Читать «Закат и падение Римской Империи. Том 1» онлайн - страница 333

Эдвард Гиббон

2. Законы Константина касательно наказания тех, кто про­винился в изнасиловании женщины, доказывают слишком мало снисходительности к одной из самых увлекательных слабостей человеческой натуры, так как под признаки этого преступления подводилось не только грубое насилие, но и любезное ухаживанье, путем которого удалось склонить еще не достигшую двадцатипятилетнего возраста незамужнюю женщину покинуть родительский дом. Счастливого любов­ника наказывали смертью, и, как будто находя, что за такое страшное преступление недостаточно простой смертной каз­ни, его или жгли живого, или отдавали на растерзание диким зверям в амфитеатре. Заявление девушки, что она была уве­зена с ее собственного согласия, вместо того чтобы спасти ее возлюбленного, подвергало и ее одной с ним участи. Обязан­ности публичного обвинения возлагались на родителей ви­новной или несчастной девушки, если же над ними брали верх чувства, внушаемые самой природой, и они или скрыва­ли преступное деяние, или восстанавливали честь семьи бра­косочетанием, их самих наказывали ссылкой и отобранием их имений в казну.
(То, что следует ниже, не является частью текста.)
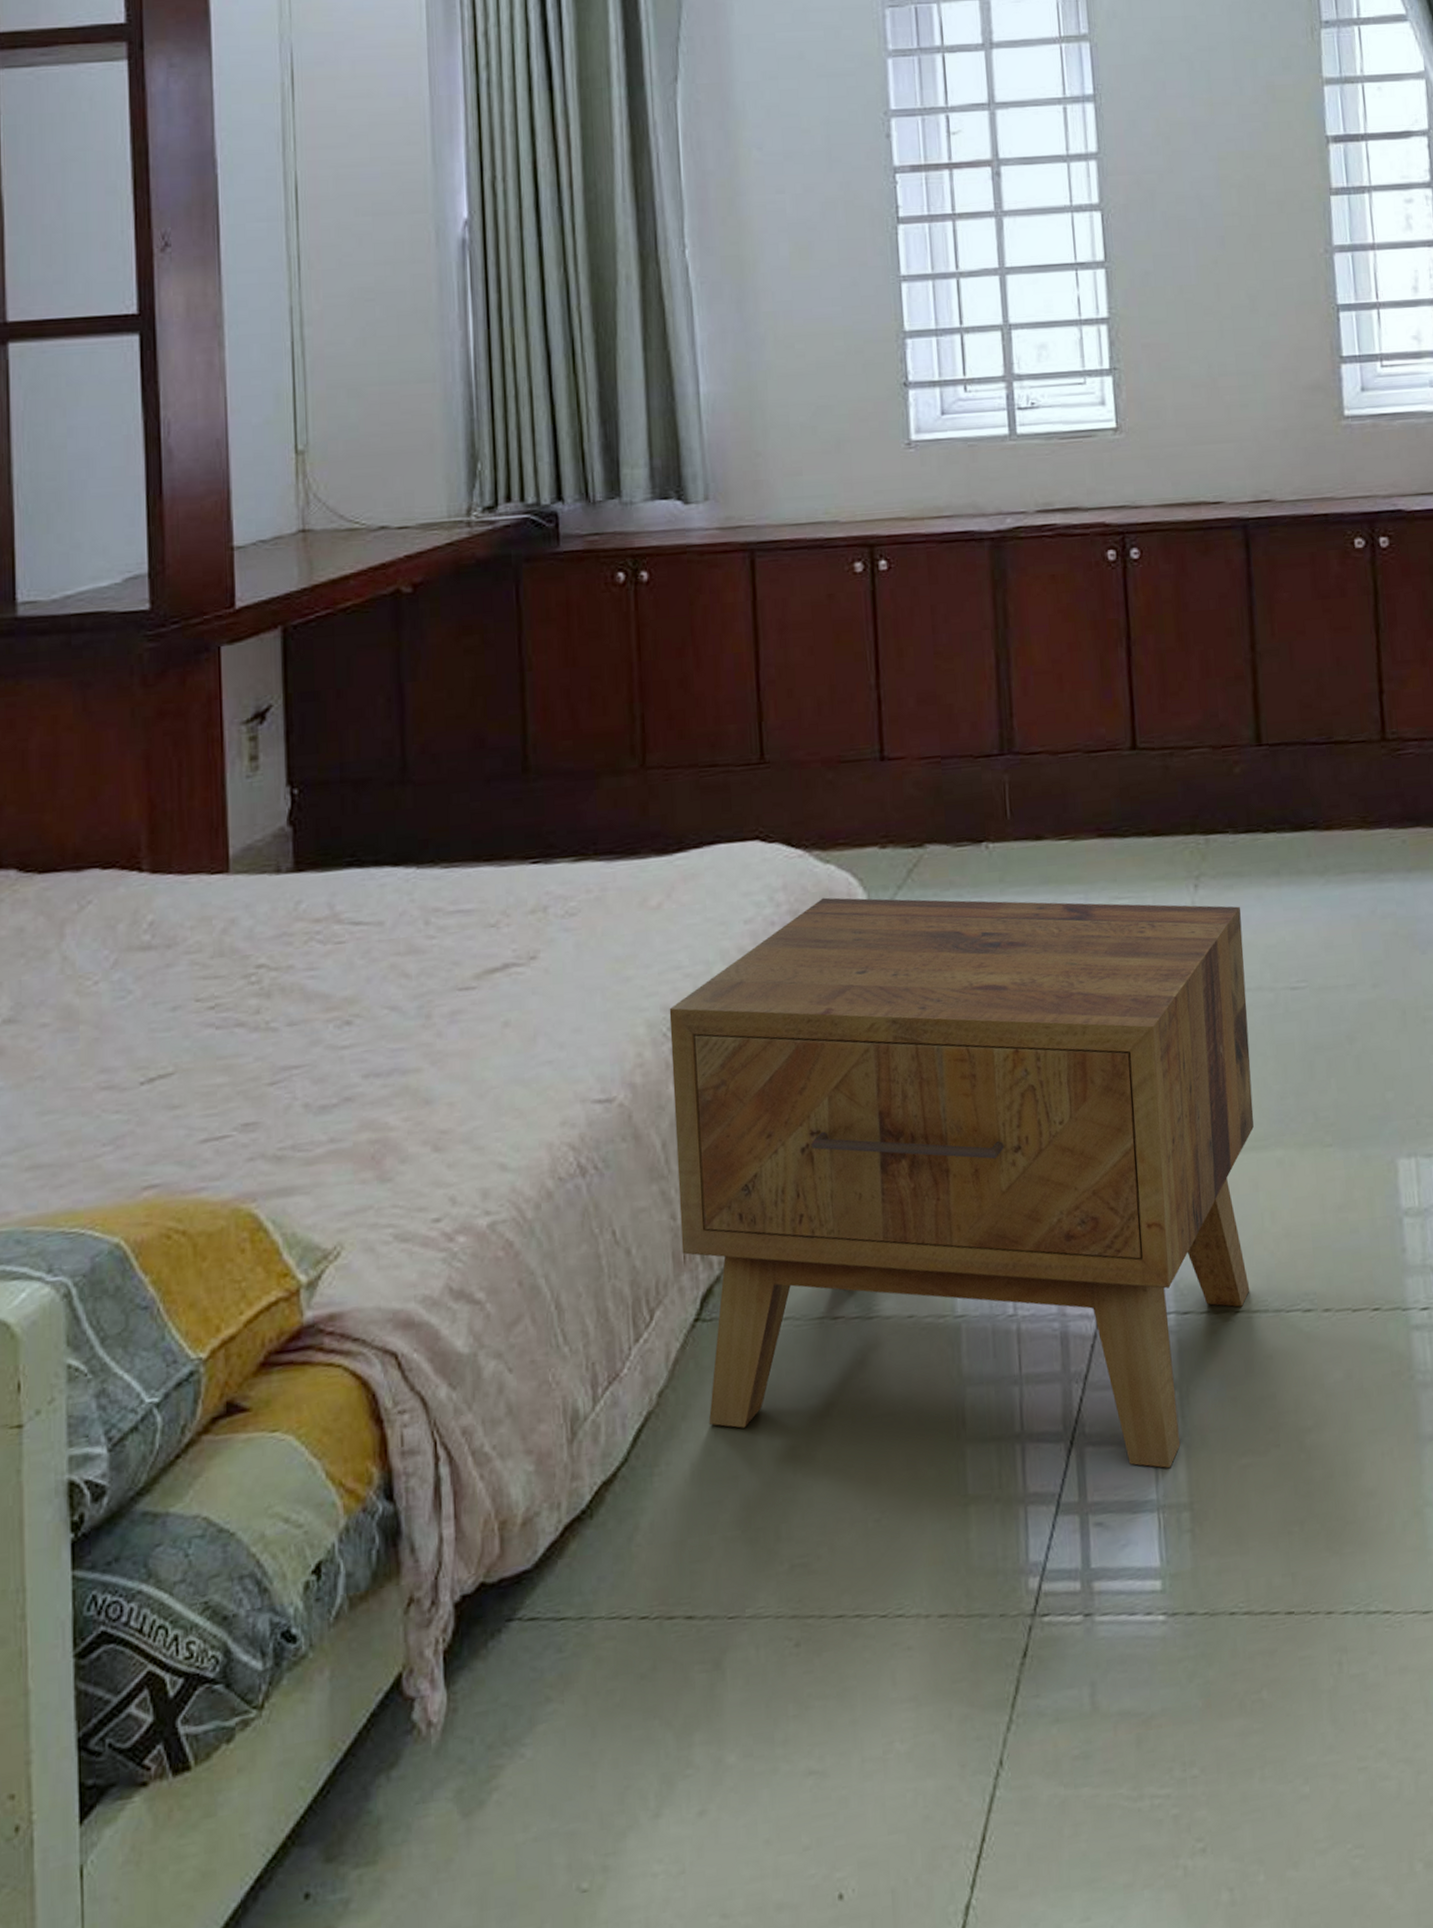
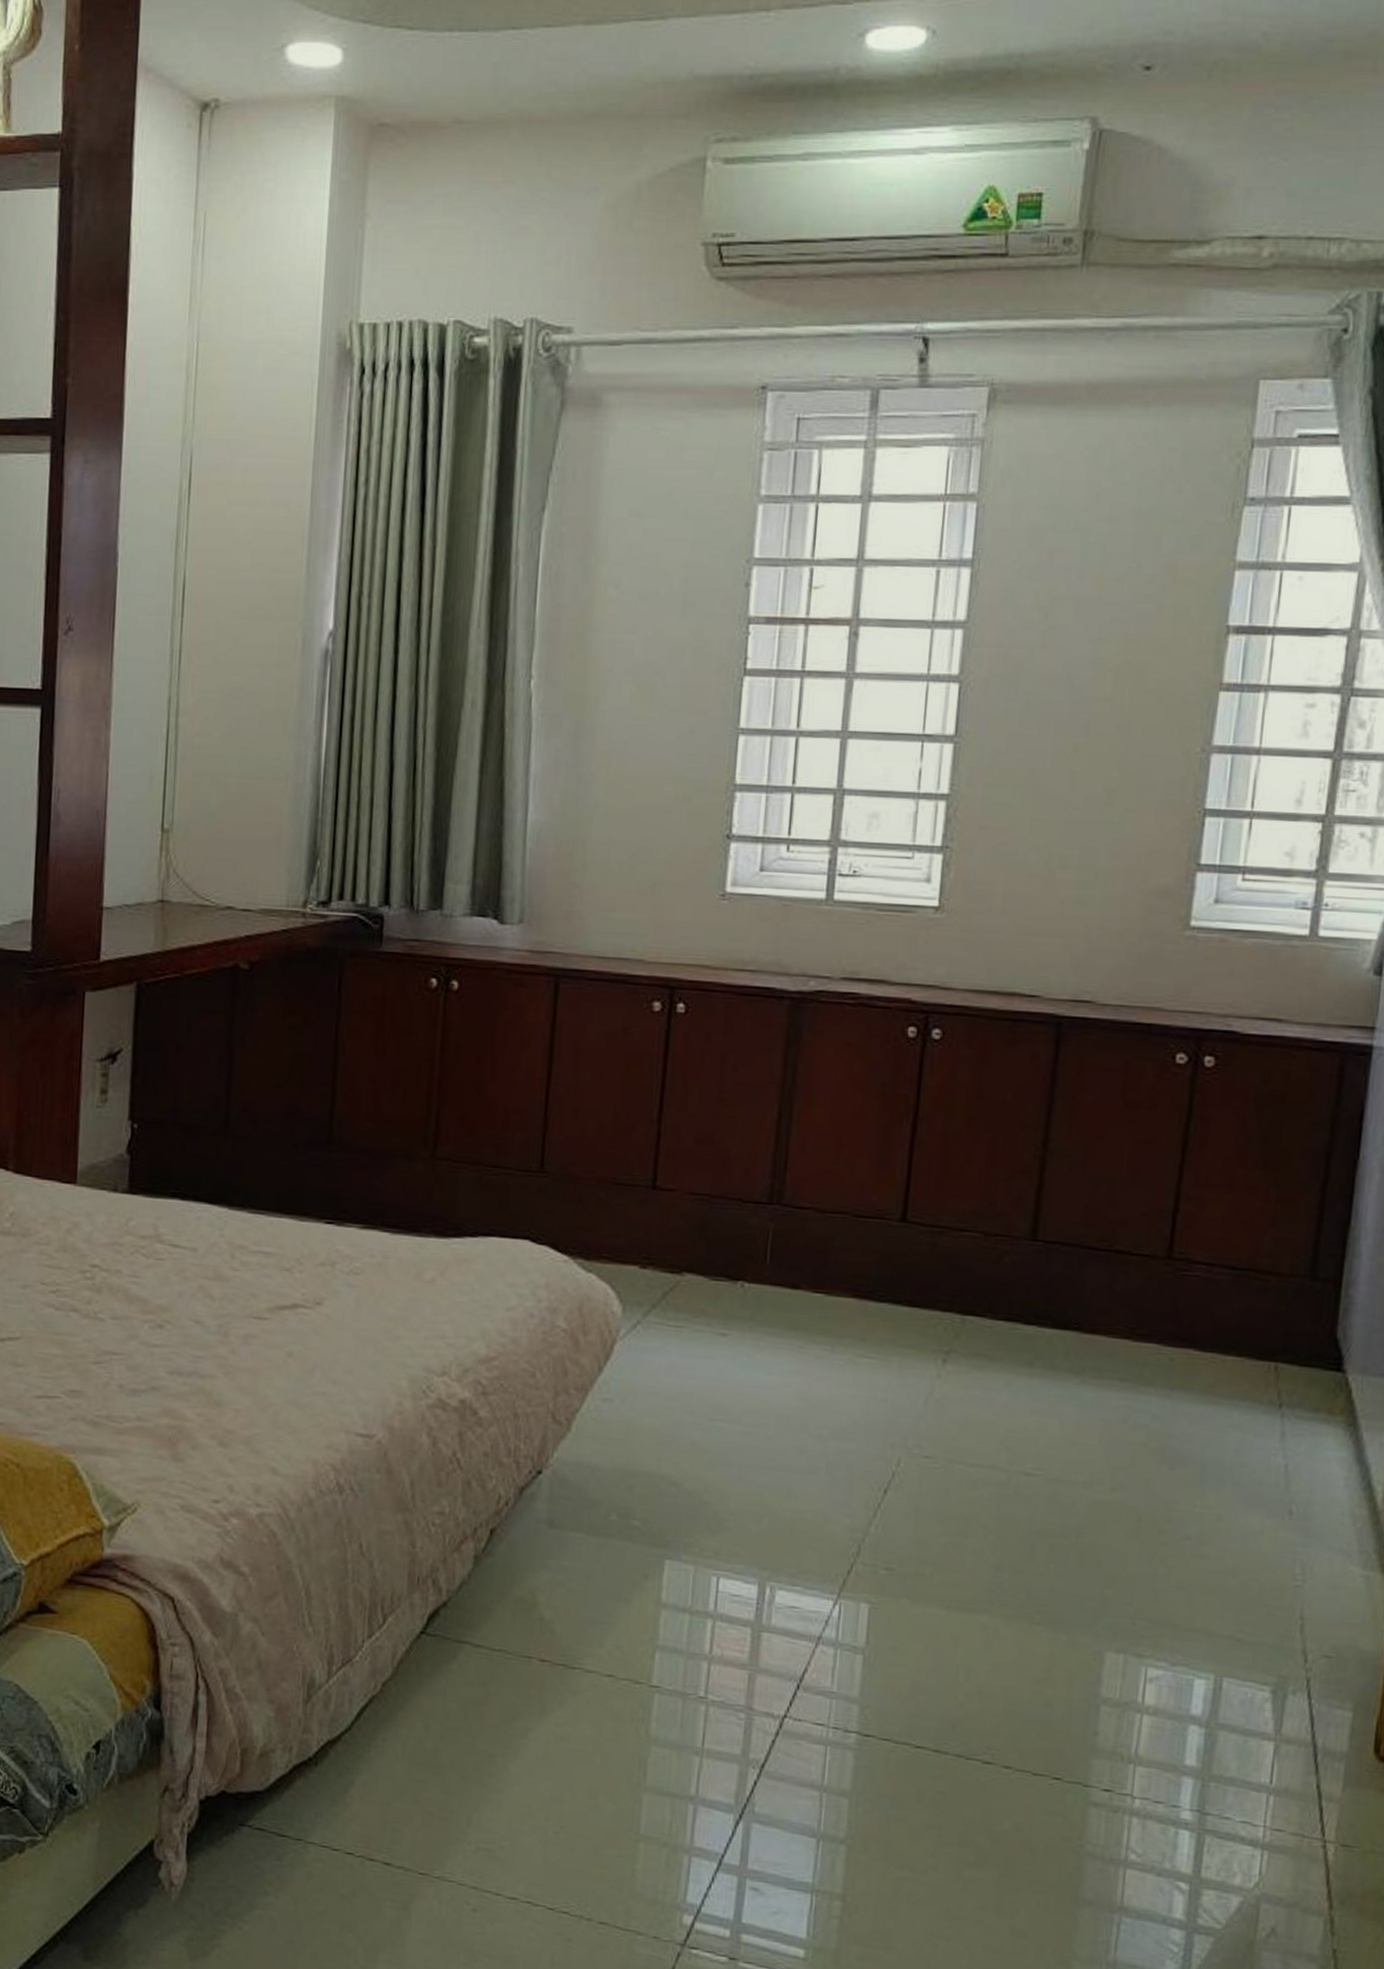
side table: present [669,897,1254,1468] -> none [416,1302,987,1860]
Рабов обоего пола, уличенных в содейст­вии изнасилованию или похищению, сжигали живыми или лишали жизни с более замысловатыми истязаниями: им вли­вали в рот растопленный свинец. Так как преступление счи­талось публичным, то обвинять дозволялось даже посторон­ним людям. Возбуждение судебного преследования не было ограничено никаким числом лет, а результаты приговора простирались на невинных детей, родившихся от такой неза­конной связи. Но всякий раз, как преступление внушает менее отвращения, чем наказание, жестокость уголовного закона бывает вынуждена преклоняться перед теми чувства­ми, которые сама природа вложила в человеческое сердце. Самые возмутительные статьи этого эдикта были ослаблены или отменены при следующих императорах, и даже сам Константин очень часто смягчал отдельными актами мило­сердия суровость своих узаконений. Действительно, таков был странный нрав этого императора, что он был столько же снисходителен и даже небрежен в применении своих зако­нов, сколько он был строг и даже жесток при их составлении. Едва ли можно подметить более решительный признак сла­бости в характере монарха или в системе управления.